* ABOUT THIS EXERCISE *
Repeat the records exactly as given. Do not include the pictures.

* EXERCISE INPUTS *
• • • •

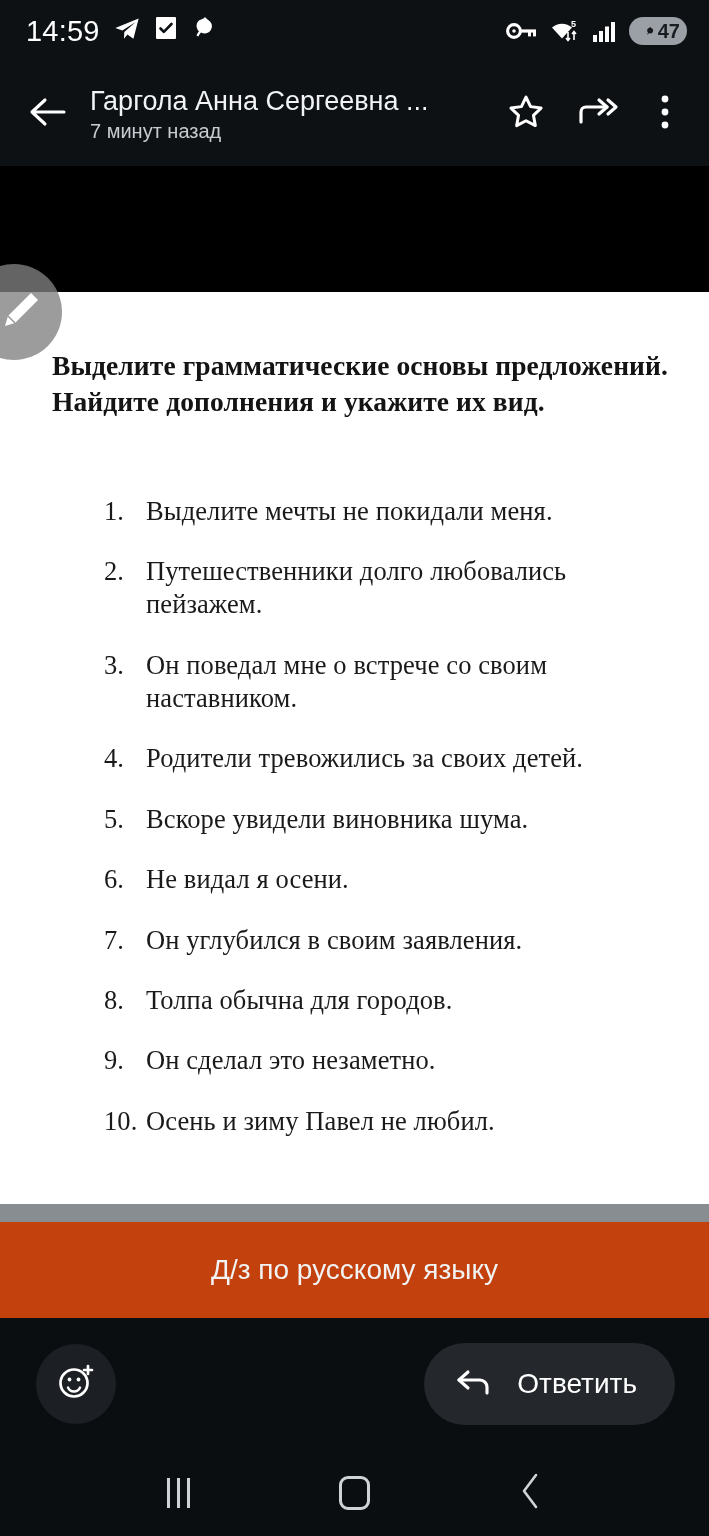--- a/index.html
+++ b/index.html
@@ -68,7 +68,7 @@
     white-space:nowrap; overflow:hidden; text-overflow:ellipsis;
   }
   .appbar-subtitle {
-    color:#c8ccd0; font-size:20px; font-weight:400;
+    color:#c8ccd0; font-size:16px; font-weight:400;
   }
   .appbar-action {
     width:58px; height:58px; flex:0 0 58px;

• • • •

* TASK ANSWER *
--- a/index.html
+++ b/index.html
@@ -68,7 +68,7 @@
     white-space:nowrap; overflow:hidden; text-overflow:ellipsis;
   }
   .appbar-subtitle {
-    color:#c8ccd0; font-size:20px; font-weight:400;
+    color:#c8ccd0; font-size:16px; font-weight:400;
   }
   .appbar-action {
     width:58px; height:58px; flex:0 0 58px;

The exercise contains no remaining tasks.